Quello fisiologico è l’esistenza naturale alla sinistra del Pd di un vasta area ideologica ed elettorale, che soltanto la polarizzazione feroce delle elezioni 2008 poteva comprimere e che la supponente inettitudine dell’armata-Brancaleone a guida Bersani-Bindi-D’Alema non può non consolidare e rafforzare. Quello miracolistico non può non essere ricondotto all’immagine ammaliante e vincente del trionfatore di tutte le Primarie, tanto più irresistibile quanto più riesce a rimarcare la sua conclamata “diversità”. Se ne è avuta una prova nelle “Primarie” pugliesi, che hanno consentito a Vendola – rappresentandosi come l’eroico Davide che sfida ed abbatte il Golia della partitocrazia – di cancellare d’incanto i fallimenti del suo governo proponendosi immacolato più che mai al Popolo nuovamente adorante.

Nasce così Sel, che originariamente era costituita da 4 movimenti anche molto lontani tra di loro, quali la componente bertinottiana di Rifondazione Comunista uscita inopinatamente sconfitta dal confronto congressuale tra Ferrero e Vendola, gli ex-Pds che – con Fabio Mussi e Claudio Fava – non avevano aderito al Pd, i Verdi ed i socialisti di Riccardo Nencini.

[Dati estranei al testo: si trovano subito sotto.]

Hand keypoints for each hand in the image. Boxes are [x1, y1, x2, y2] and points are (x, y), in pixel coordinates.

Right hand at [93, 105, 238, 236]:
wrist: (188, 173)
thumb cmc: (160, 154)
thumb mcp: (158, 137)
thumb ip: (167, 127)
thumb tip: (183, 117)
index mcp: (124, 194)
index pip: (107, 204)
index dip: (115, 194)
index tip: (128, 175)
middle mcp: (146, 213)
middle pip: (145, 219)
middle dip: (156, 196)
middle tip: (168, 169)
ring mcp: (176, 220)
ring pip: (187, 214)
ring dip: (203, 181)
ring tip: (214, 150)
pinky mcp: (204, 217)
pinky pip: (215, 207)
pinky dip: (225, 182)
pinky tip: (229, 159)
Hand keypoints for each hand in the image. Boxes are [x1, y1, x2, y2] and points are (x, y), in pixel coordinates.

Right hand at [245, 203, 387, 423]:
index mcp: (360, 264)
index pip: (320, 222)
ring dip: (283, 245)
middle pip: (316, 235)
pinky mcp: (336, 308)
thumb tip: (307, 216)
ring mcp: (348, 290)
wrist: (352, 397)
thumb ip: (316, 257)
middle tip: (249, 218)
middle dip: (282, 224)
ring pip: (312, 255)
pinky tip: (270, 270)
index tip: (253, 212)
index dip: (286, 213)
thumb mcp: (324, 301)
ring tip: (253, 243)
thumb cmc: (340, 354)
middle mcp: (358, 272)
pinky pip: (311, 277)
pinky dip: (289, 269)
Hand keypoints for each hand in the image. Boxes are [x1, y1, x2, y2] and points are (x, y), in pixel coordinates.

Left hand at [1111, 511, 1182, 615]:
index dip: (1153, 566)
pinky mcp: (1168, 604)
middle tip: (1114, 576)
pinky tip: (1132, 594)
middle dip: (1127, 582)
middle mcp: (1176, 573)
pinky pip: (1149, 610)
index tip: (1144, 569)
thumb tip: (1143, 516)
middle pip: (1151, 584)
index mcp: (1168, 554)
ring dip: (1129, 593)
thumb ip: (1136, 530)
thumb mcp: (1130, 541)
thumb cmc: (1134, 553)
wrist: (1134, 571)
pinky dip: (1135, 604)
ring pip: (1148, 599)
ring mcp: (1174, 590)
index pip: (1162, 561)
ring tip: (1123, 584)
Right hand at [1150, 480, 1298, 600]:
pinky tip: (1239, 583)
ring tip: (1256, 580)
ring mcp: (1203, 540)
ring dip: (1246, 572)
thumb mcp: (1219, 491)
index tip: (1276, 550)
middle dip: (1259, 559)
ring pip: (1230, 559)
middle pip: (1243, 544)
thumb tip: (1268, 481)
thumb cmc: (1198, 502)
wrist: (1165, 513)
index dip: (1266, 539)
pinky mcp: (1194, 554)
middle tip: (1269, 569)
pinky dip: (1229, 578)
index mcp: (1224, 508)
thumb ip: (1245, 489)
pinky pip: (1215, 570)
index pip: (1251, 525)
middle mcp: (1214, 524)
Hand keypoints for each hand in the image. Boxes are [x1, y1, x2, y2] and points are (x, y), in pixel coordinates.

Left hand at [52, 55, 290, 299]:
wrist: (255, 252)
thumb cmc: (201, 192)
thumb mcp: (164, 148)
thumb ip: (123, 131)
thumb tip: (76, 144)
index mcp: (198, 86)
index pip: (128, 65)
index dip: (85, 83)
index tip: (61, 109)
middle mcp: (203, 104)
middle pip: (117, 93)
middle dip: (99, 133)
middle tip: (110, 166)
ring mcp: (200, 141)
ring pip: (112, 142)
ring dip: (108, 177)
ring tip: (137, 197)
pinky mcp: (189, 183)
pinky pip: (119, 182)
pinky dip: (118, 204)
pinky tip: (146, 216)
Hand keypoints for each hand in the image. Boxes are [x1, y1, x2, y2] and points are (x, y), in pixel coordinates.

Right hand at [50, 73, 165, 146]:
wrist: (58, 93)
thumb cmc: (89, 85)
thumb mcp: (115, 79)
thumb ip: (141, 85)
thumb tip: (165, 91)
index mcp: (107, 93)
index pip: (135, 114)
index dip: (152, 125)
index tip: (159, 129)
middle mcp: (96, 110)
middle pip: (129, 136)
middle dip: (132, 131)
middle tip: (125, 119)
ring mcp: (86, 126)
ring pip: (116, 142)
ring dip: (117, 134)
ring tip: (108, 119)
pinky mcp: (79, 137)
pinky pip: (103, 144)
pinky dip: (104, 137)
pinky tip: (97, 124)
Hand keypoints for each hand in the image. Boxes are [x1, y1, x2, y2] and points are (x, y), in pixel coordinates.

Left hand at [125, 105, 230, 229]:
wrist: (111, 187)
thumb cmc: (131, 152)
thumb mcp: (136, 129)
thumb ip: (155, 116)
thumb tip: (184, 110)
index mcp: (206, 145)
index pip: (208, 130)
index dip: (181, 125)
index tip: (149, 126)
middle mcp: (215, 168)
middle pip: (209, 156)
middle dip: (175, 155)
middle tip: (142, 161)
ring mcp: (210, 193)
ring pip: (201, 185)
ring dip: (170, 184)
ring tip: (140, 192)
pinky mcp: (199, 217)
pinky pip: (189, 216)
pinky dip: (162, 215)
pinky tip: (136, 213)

In verità fin dalle prime battute dal nuovo movimento si comprese che le componenti non comuniste dovevano ritenersi meramente aggiuntive, tant’è che la maggioranza dei Verdi ed i Socialisti di Nencini non tardarono ad uscirne per recuperare una pur invisibile autonomia, ma ciò non ha impedito alla stella di Vendola di brillare forte nel cielo immaginario dei grandi federatori, mentre la grande propensione del Movimento per le Primarie, a dimostrazione del suo richiamo e della sua capacità di mobilitazione nella militanza di sinistra, si manifestava in vittorie incredibili quale quella di Milano, fino a costringere di fatto il Pd a ripensare, e nella sostanza archiviare, il rito divenuto incontrollabile dei gazebo.

Anche in Puglia Sel ha vissuto le sue diaspore, due Consiglieri regionali socialisti – stufi di essere schiacciati dall’egemonia degli ex-rifondaroli – sono ritornati alla casa d’origine, i Verdi si sono ricostituiti intorno a Mimmo Lomelo che pure nel 2005 era stato il solo a schierarsi ufficialmente con Vendola contro il povero Boccia. In compenso al suo fianco è nato un movimento-satellite, “La Puglia per Vendola”, in realtà infarcito di personaggi con storie molte variegate, se non talora anche opache. Ed infatti qualche incidente si è già verificato, per esempio a Foggia.

Intanto c’è qualcuno che comincia a domandarsi se le vesti di Masaniello, linciato dallo stesso Popolo che lo aveva innalzato al potere, o il ricordo della parabola di Bassolino non possano evocare anche prossimi scenari pugliesi e non solo. Ed infatti Vendola, che non riesce nemmeno a tenere più le riunioni di Consiglio, per i mal di pancia programmati di una maggioranza sempre più cupa ed inquieta e che tutto è tranne che fesso, non vede l’ora di fuggire, con o senza Primarie e candidature a Premier, tant’è che è ovunque tranne che in Puglia e al proprio tavolo di lavoro. E anche Sel rischia di essere una meteora.